Student collects 15 million Gmail addresses
In his blog, a student from the University of Amsterdam reports that he gathered around 15 million Gmail addresses from Google user profiles within a month. Matthijs Koot analysed just under 35 million profile links from Google's profile site map, which is easily accessible on the company's servers. Koot says he used the same IP address for all of the 35 million queries, but Google didn't attempt to stop the mass download. A Google spokesperson told British IT news source The Register that the site map does not make any information available that is not already publicly accessible.

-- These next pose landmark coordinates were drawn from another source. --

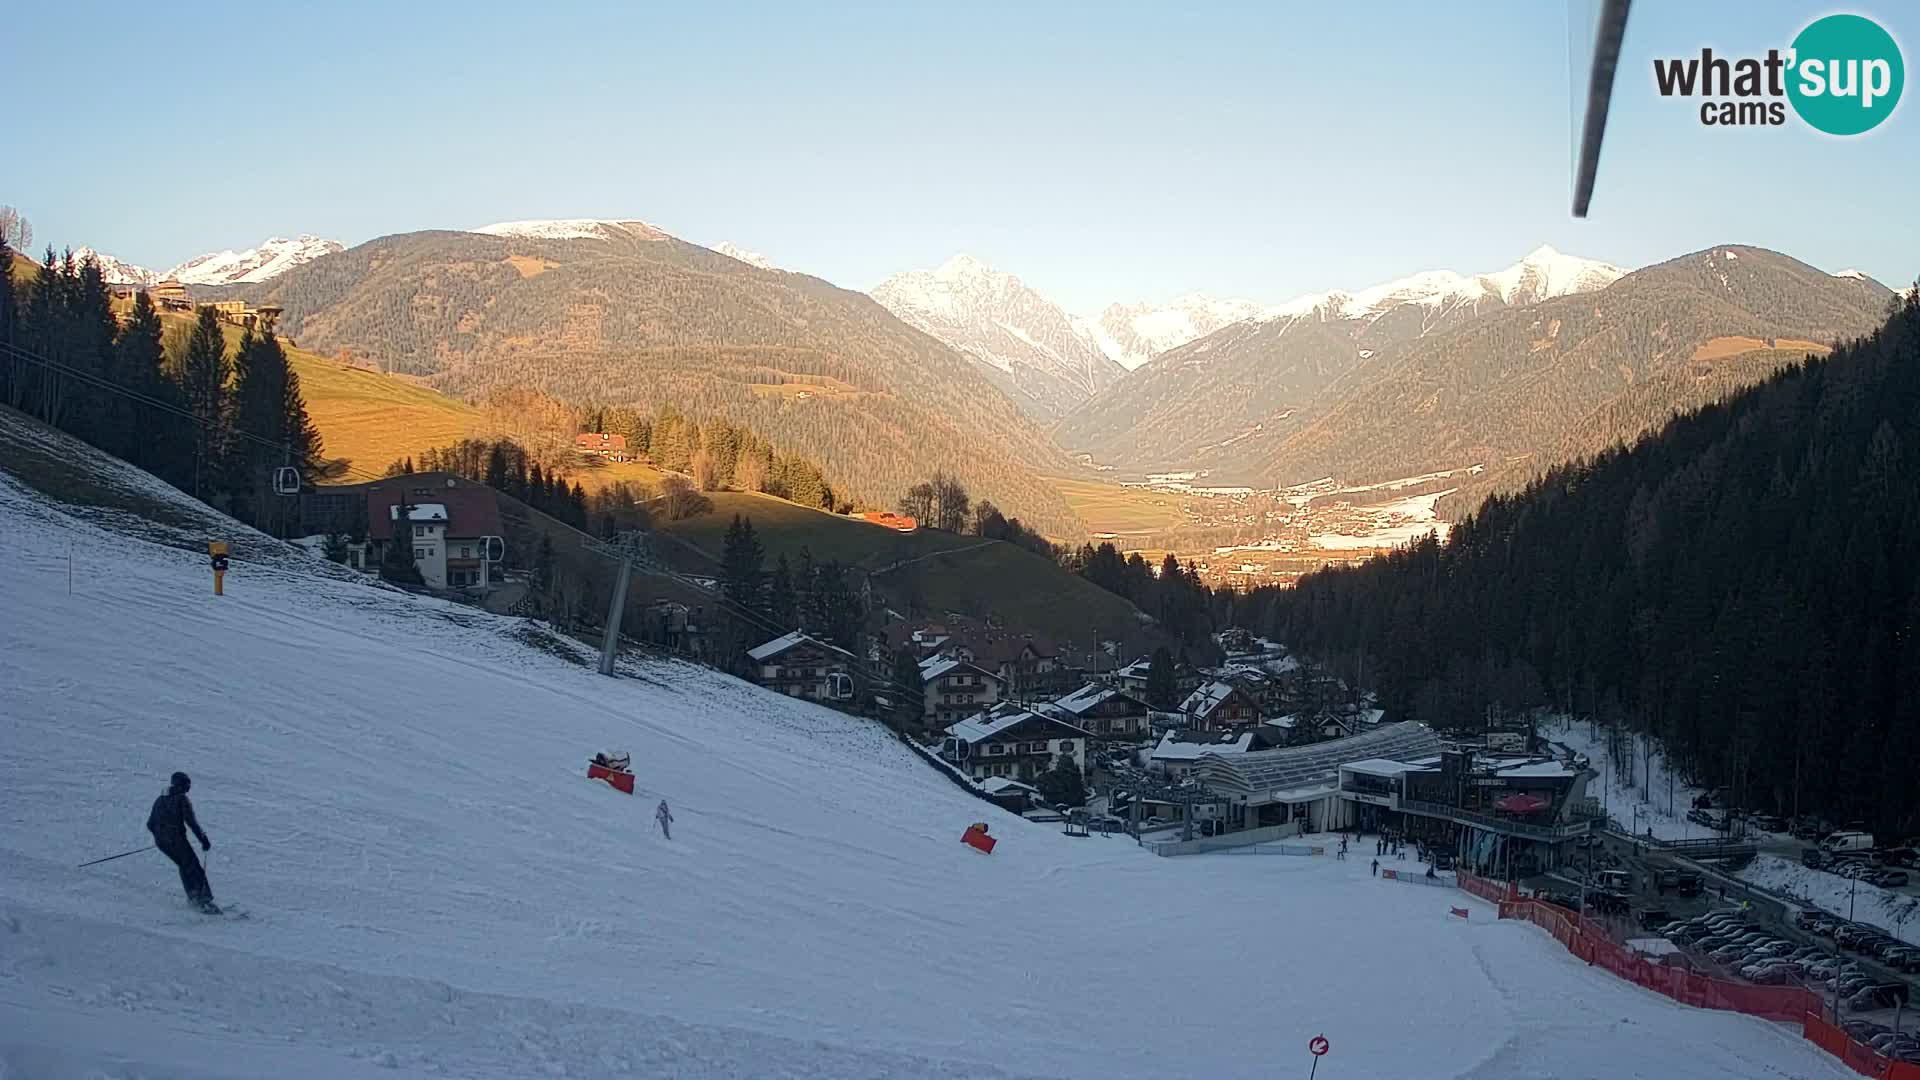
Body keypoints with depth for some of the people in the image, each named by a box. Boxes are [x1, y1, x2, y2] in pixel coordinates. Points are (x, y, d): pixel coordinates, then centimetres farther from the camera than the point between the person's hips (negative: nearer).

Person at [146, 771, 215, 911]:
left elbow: (150, 824, 19)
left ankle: (192, 896, 18)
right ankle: (204, 899, -14)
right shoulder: (182, 799, -5)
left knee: (183, 865, 23)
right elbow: (191, 821, -13)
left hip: (160, 842, 7)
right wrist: (204, 839, -10)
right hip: (176, 840, -7)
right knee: (193, 867, -4)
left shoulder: (159, 800, 17)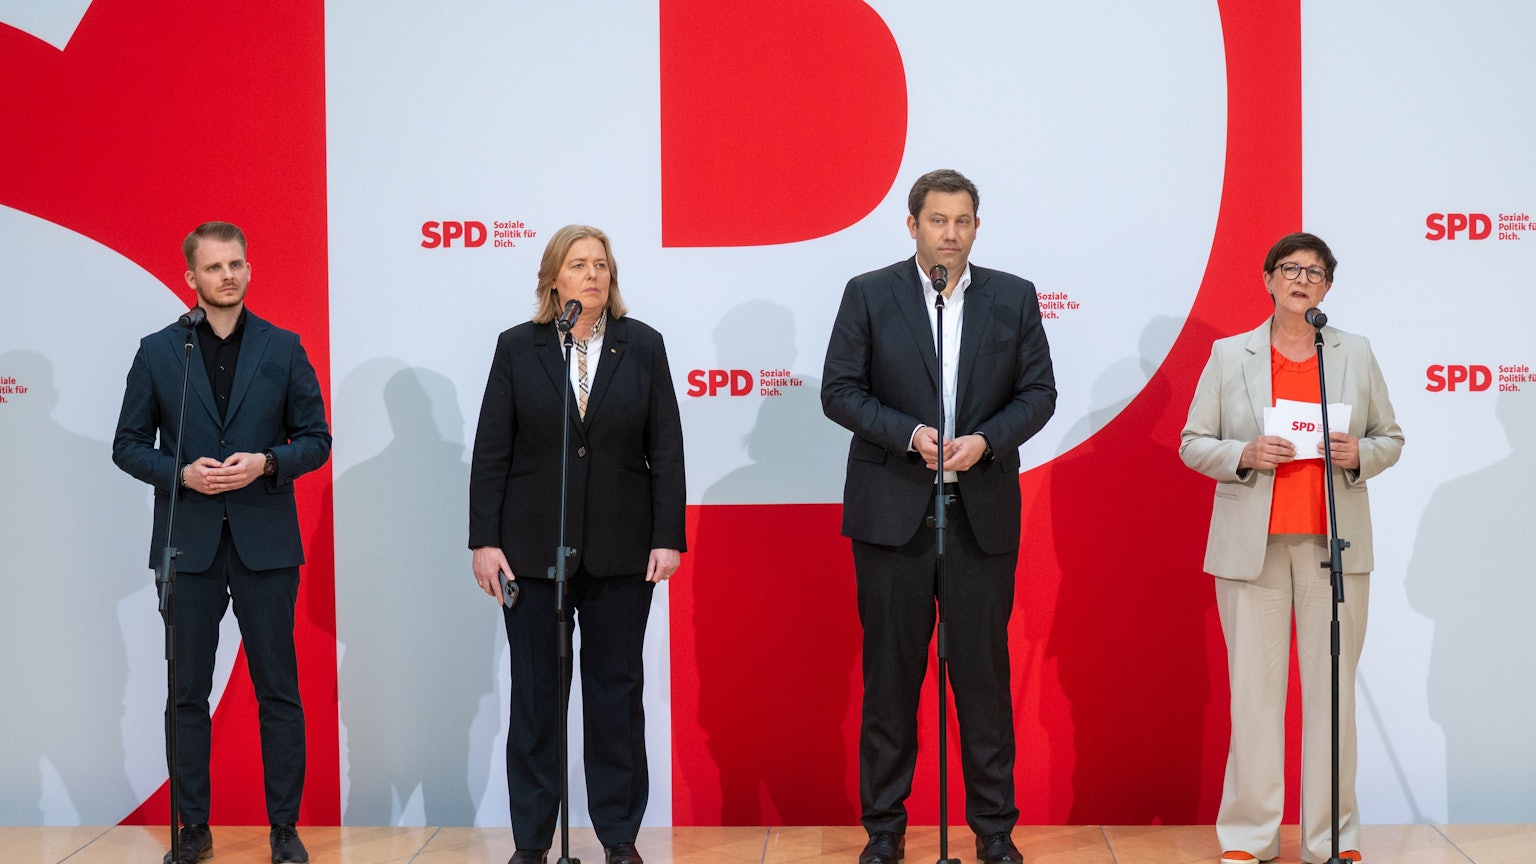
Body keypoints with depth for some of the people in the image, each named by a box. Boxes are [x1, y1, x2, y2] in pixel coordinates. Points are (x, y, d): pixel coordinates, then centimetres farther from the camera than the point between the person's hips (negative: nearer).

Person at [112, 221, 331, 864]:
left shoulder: (283, 349, 5)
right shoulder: (157, 352, 5)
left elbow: (315, 439, 6)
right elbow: (128, 445, 6)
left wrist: (267, 462, -13)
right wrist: (181, 473, -11)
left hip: (265, 544, 0)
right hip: (188, 544, 1)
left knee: (278, 692, 2)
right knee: (187, 694, 6)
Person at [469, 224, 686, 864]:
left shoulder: (643, 346, 3)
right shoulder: (517, 348, 2)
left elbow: (665, 451, 2)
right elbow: (490, 453, 1)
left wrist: (668, 538, -4)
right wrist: (485, 541, -4)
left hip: (621, 549, 0)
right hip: (533, 548, 0)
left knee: (617, 691, 6)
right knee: (535, 693, 5)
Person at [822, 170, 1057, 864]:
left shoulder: (1014, 298, 7)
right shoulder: (869, 294, 3)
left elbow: (1038, 392, 6)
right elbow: (839, 390, -1)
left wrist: (986, 440, -11)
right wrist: (910, 434, -14)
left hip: (983, 513, 1)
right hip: (892, 512, -1)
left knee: (983, 670, 4)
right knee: (890, 673, 5)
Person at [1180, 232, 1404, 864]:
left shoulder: (1356, 355, 10)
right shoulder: (1229, 355, 7)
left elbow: (1391, 439, 14)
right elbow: (1193, 444, 6)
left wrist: (1360, 454, -8)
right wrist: (1244, 455, -12)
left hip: (1333, 544, 1)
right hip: (1252, 544, -1)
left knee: (1333, 688, 2)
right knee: (1254, 689, 1)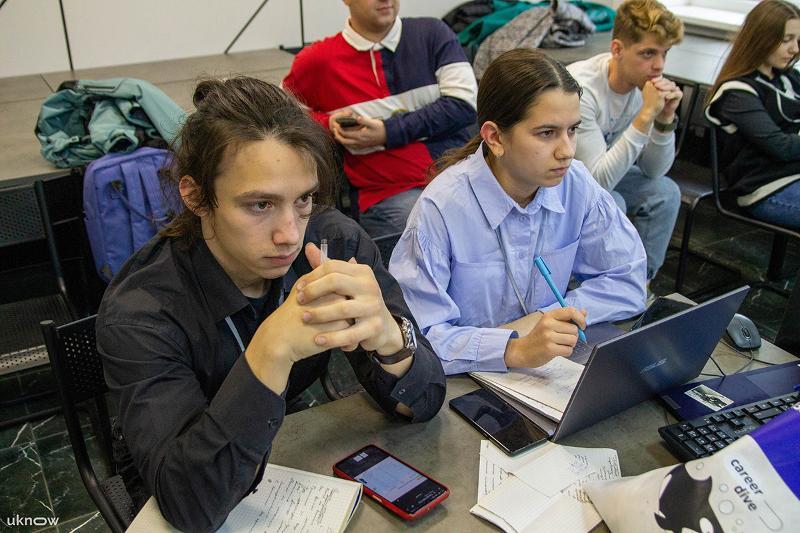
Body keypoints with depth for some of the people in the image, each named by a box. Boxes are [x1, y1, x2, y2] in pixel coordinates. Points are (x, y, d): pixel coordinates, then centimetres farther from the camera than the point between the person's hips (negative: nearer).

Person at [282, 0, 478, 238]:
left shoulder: (432, 33, 9)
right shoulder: (319, 60, 5)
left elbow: (464, 104, -2)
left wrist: (389, 133, -8)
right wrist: (328, 123, 0)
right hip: (390, 193, -2)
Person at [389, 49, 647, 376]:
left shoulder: (576, 184, -6)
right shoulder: (442, 207, -19)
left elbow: (627, 281, 0)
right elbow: (415, 337, -20)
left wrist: (539, 321, -12)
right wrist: (515, 350, -31)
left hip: (546, 376, 3)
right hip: (464, 385, -3)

The site map contains URLs to more than 7,100 text files with 5,000 profile links each. Site maps help other Web services map a web site's structure – in this case, for the indexing of Google profiles. In a lot of cases, Koot was not only able to get the Google user's user name (from which the person's Gmail address can be derived), but also the person's real name, information about education, employment history, current employer, place of residence, links to Twitter and LinkedIn accounts, and the profile holder's Picasa photo albums. Spammers, for example, could use this data for personalised advertising attacks.
Sample tests conducted by The H's associates at heise Security revealed that users often have publicly accessible photos. To see whether you have already created a Google profile, check your account settings. There, you can use the option "Help others find my profile in search results" to determine whether Google puts your profile's URL in its site maps.
Last summer, a hacker managed to collect more than 170 million Facebook data sets, which he made available via BitTorrent for downloading. At SchülerVZ, a German social network for pupils, a teenager used a crawler to collect more than a million profiles in autumn 2009; this raised the question of whether collecting publicly accessible profile information is a crime and, if so, how serious. In the case of SchülerVZ, the suspect was arrested under suspicion of stealing data; however the charges were dropped because the suspect committed suicide in his cell.